WORK ORDER
Arrange the material below as a Markdown table with the columns Row and Line, covering only the lines from the one containing "docker run <tag>/<repo>" up to and including the one containing "Os erros mais". Skip blank lines and leave the pictures out of the table.

INPUT MATERIAL
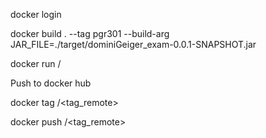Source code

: 
docker login 

docker build . --tag pgr301 --build-arg JAR_FILE=./target/dominiGeiger_exam-0.0.1-SNAPSHOT.jar

docker run <tag>/<repo>

Push to docker hub


docker tag <tag> <username>/<tag_remote>

docker push <username>/<tag_remote>
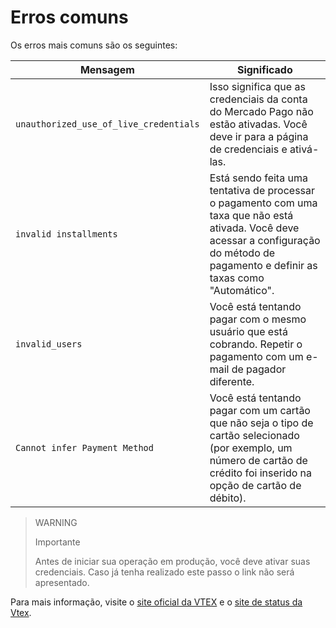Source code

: # Erros comuns

Os erros mais comuns são os seguintes:

|Mensagem|Significado|
|---|---|
|`unauthorized_use_of_live_credentials`|Isso significa que as credenciais da conta do Mercado Pago não estão ativadas. Você deve ir para a página de credenciais e ativá-las.|
|`invalid installments`|Está sendo feita uma tentativa de processar o pagamento com uma taxa que não está ativada. Você deve acessar a configuração do método de pagamento e definir as taxas como "Automático".|
|`invalid_users`|Você está tentando pagar com o mesmo usuário que está cobrando. Repetir o pagamento com um e-mail de pagador diferente.|
|`Cannot infer Payment Method`|Você está tentando pagar com um cartão que não seja o tipo de cartão selecionado (por exemplo, um número de cartão de crédito foi inserido na opção de cartão de débito).|

> WARNING
>
> Importante
>
> Antes de iniciar sua operação em produção, você deve ativar suas credenciais. Caso já tenha realizado este passo o link não será apresentado.

Para mais informação, visite o [site oficial da VTEX](https://help.vtex.com/) e o [site de status da Vtex](https://status.vtex.com/).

FINAL ANSWER
| Row | Line |
|---|---|
| 1 | docker run <tag>/<repo> |
| 2 | Push to docker hub |
| 3 | docker tag <tag> <username>/<tag_remote> |
| 4 | docker push <username>/<tag_remote> |
| 5 | Source code |
| 6 | : # Erros comuns |
| 7 | Os erros mais comuns são os seguintes: |